-- EXTRACT PROVIDED --
........
In 1973, a school board head decide to burn Kurt Vonnegut's books. Vonnegut sent him a letter:

In October of 1973, Bruce Severy — a 26-year-old English teacher at Drake High School, North Dakota — decided to use Kurt Vonnegut's novel, Slaughterhouse-Five, as a teaching aid in his classroom. The next month, on November 7th, the head of the school board, Charles McCarthy, demanded that all 32 copies be burned in the school's furnace as a result of its "obscene language." Other books soon met with the same fate.

On the 16th of November, Kurt Vonnegut sent McCarthy the following letter. He didn't receive a reply.

November 16, 1973

Dear Mr. McCarthy:

I am writing to you in your capacity as chairman of the Drake School Board. I am among those American writers whose books have been destroyed in the now famous furnace of your school.

Certain members of your community have suggested that my work is evil. This is extraordinarily insulting to me. The news from Drake indicates to me that books and writers are very unreal to you people. I am writing this letter to let you know how real I am.
........
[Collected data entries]
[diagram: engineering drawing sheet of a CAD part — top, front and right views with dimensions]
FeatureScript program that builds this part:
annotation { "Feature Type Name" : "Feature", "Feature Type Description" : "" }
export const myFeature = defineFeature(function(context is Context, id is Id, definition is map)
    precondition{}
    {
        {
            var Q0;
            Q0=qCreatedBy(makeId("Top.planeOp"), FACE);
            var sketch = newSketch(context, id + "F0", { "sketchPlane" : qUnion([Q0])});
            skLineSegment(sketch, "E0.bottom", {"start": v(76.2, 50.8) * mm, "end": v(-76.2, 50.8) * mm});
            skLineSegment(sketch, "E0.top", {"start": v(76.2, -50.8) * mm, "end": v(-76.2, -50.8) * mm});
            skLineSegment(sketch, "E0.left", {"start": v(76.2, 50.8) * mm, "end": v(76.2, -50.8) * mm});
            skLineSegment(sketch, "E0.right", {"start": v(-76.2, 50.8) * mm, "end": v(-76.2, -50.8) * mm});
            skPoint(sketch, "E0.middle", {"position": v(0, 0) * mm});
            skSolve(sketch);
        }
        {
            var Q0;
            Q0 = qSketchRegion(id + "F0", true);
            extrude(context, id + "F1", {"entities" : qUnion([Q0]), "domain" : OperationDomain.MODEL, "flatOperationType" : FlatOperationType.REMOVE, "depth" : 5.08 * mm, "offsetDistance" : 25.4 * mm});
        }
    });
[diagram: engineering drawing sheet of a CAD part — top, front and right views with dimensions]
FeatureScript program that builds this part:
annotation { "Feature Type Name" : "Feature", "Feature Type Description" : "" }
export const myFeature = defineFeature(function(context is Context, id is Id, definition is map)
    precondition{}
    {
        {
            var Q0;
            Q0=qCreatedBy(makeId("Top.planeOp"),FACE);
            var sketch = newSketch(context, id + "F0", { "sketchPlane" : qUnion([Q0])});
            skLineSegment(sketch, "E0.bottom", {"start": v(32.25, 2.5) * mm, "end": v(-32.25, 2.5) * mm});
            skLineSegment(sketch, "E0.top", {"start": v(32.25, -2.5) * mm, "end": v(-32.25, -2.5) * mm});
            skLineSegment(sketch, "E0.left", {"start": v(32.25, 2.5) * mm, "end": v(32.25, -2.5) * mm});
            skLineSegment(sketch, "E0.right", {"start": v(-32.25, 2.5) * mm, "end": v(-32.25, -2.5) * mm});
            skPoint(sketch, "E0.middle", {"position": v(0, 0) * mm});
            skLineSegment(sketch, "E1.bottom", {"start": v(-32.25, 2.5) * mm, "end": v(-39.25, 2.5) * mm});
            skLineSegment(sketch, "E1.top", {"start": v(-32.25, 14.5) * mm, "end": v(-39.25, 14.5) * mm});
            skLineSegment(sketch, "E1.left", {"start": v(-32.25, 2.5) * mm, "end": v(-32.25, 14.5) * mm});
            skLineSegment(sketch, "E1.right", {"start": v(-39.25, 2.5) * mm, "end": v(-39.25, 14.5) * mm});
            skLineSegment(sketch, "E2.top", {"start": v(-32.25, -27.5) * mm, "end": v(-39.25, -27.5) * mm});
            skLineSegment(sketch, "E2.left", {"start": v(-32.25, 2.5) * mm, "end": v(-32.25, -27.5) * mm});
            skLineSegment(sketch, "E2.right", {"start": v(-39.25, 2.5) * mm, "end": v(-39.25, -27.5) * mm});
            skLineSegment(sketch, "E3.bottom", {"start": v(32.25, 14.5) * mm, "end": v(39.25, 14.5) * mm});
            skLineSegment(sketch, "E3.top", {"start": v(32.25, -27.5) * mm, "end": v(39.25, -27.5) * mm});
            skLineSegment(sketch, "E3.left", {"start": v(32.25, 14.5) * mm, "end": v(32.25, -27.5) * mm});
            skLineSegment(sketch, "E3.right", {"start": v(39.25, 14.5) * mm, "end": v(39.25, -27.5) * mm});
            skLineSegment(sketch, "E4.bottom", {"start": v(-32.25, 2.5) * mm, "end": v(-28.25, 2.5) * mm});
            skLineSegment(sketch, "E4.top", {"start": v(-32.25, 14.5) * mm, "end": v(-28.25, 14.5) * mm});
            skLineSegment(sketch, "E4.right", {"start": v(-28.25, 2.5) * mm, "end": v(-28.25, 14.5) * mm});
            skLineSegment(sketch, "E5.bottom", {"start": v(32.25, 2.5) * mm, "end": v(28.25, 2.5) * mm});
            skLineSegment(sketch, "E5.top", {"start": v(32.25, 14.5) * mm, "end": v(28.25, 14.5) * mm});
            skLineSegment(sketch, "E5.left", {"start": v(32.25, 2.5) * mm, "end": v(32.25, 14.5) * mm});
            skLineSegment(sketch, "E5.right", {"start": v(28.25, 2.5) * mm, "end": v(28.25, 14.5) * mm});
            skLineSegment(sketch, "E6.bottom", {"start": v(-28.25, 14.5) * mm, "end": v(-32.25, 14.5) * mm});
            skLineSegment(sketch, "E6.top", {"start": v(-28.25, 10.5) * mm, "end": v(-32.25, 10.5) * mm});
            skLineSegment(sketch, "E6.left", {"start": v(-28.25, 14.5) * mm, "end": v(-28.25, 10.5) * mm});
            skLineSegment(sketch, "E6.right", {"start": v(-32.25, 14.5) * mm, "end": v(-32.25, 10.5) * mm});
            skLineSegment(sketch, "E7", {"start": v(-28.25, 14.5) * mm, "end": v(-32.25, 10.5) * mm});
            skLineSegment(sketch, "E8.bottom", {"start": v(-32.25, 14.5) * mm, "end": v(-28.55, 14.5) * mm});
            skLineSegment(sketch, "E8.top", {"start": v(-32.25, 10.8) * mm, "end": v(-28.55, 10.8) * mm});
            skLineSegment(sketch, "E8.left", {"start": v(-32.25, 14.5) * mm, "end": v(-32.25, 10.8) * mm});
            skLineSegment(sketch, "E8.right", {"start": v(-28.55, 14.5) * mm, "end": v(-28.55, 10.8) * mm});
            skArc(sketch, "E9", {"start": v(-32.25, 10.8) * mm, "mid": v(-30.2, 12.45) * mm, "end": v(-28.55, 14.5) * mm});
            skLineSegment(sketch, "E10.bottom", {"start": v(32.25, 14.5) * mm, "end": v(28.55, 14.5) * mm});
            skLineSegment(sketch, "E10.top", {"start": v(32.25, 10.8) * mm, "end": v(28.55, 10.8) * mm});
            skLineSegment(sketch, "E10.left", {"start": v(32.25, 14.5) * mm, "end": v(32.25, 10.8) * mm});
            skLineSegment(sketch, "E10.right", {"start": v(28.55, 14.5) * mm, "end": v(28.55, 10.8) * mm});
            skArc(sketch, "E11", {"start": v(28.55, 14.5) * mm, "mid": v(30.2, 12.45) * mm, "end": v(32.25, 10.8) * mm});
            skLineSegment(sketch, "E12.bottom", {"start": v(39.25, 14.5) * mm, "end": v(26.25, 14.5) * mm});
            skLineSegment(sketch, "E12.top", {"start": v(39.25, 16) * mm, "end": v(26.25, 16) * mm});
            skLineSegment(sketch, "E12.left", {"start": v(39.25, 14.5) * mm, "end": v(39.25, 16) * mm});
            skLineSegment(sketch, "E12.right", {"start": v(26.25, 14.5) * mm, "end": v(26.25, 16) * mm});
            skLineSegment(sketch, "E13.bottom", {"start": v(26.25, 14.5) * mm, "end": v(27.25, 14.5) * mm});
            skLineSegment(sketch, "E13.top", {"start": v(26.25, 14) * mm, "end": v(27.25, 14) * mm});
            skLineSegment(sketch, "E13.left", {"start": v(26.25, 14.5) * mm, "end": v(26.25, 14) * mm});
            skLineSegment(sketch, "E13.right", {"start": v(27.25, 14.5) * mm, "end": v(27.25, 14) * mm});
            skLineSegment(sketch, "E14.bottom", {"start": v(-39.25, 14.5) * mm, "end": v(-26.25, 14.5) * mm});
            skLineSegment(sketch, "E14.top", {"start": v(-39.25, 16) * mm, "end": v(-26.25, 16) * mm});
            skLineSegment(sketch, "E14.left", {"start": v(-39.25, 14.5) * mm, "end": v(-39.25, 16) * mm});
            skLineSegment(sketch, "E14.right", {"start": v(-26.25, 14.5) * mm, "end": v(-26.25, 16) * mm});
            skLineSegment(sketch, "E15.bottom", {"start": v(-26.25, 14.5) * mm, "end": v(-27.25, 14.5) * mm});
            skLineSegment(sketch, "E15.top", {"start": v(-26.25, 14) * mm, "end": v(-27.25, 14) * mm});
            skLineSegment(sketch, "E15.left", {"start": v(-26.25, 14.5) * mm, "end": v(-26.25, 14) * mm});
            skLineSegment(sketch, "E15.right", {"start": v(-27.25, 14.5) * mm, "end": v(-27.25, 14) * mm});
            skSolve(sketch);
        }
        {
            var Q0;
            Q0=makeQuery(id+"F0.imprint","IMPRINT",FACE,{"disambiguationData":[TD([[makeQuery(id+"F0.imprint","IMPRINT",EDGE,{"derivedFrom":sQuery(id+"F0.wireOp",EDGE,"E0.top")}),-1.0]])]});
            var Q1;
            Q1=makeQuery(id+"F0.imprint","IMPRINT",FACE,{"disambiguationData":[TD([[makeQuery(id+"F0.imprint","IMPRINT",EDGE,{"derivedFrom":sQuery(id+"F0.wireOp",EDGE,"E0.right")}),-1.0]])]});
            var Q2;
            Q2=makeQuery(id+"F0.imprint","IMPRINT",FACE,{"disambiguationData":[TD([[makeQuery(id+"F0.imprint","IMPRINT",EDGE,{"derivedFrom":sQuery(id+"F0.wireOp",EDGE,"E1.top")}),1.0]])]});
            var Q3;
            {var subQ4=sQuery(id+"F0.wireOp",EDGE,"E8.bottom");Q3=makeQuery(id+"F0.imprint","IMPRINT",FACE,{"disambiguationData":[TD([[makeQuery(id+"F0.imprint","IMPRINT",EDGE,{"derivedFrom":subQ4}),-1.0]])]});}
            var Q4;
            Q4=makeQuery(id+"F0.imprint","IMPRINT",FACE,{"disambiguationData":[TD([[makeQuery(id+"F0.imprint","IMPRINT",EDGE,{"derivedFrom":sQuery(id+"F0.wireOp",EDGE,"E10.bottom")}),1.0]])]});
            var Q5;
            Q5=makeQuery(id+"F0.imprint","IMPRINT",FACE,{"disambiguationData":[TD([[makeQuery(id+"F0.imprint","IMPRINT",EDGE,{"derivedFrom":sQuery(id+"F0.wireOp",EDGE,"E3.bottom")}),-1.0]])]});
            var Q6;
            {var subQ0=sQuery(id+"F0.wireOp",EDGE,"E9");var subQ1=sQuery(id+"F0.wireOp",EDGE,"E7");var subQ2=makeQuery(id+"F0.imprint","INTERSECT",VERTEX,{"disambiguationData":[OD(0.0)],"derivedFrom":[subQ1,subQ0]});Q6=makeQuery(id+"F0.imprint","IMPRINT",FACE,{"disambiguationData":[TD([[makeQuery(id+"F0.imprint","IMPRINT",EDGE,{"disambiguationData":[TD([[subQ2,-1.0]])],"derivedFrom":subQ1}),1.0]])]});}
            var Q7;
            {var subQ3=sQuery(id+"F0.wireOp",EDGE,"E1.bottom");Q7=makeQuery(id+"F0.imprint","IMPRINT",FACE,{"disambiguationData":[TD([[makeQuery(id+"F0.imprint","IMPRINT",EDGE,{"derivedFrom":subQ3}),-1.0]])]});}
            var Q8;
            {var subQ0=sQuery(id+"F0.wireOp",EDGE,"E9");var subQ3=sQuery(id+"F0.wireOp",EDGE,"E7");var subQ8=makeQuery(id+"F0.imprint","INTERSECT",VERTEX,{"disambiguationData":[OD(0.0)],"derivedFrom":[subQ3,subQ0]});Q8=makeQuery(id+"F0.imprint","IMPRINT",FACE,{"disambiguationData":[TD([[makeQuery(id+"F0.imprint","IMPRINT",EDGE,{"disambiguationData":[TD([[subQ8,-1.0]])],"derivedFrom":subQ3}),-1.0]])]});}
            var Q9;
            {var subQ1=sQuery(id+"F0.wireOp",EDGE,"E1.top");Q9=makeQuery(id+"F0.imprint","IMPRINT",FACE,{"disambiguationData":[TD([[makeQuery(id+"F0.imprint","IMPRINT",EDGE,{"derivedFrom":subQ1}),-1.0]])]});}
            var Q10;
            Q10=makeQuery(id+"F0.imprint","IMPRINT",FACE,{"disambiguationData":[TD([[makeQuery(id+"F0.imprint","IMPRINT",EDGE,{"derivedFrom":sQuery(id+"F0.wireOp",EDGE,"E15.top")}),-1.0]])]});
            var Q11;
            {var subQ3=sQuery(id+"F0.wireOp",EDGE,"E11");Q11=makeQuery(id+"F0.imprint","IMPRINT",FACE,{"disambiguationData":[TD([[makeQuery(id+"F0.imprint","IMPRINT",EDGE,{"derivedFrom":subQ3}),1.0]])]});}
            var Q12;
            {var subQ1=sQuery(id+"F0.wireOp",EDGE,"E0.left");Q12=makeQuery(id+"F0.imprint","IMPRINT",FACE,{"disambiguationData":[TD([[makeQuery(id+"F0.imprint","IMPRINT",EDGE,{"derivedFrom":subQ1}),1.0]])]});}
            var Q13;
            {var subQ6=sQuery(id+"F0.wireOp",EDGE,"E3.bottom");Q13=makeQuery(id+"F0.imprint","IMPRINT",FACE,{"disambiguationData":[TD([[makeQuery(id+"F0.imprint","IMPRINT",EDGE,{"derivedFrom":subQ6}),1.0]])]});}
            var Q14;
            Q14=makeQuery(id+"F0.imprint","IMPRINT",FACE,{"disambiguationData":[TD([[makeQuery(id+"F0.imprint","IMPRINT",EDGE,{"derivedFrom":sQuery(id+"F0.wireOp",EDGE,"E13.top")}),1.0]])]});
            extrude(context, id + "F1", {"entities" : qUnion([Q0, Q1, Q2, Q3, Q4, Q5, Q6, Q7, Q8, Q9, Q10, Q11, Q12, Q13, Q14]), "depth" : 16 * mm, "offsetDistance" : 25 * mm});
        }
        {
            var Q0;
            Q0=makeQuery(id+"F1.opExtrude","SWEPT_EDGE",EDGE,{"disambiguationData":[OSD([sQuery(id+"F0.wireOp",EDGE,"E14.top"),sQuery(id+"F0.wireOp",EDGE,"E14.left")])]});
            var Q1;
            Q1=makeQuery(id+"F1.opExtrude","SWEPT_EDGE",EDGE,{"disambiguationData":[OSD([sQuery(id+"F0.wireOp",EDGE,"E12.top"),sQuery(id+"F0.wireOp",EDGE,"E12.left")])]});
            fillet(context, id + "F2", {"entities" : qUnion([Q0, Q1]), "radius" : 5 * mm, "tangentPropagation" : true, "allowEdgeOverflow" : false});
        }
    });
........
-- INSTRUCTION A --
Using the account of the Drake book burning, decide whether each statement agrees with it: (i) Bruce Severy was 26 years old and taught English at Drake High School; (ii) Charles McCarthy wrote back to Vonnegut; (iii) McCarthy demanded that all 32 copies of the novel be burned in the school's furnace. Answer yes or no for each, and quote the words that decide it.
-- INSTRUCTION B --
Continue the account of the Drake book burning, picking up Vonnegut's letter to McCarthy after its final sentence.
The rows have no connection to the account of the Drake book burning.

-- FINAL RESULT A --
(i) Yes: "Bruce Severy — a 26-year-old English teacher at Drake High School, North Dakota"
(ii) No: "He didn't receive a reply."
(iii) Yes: "demanded that all 32 copies be burned in the school's furnace"

-- FINAL RESULT B --
I want you to know, too, that my publisher and I have done absolutely nothing to exploit the disgusting news from Drake. We are not clapping each other on the back, crowing about all the books we will sell because of the news. We have declined to go on television, have written no fiery letters to editorial pages, have granted no lengthy interviews. We are angered and sickened and saddened. And no copies of this letter have been sent to anybody else. You now hold the only copy in your hands. It is a strictly private letter from me to the people of Drake, who have done so much to damage my reputation in the eyes of their children and then in the eyes of the world. Do you have the courage and ordinary decency to show this letter to the people, or will it, too, be consigned to the fires of your furnace?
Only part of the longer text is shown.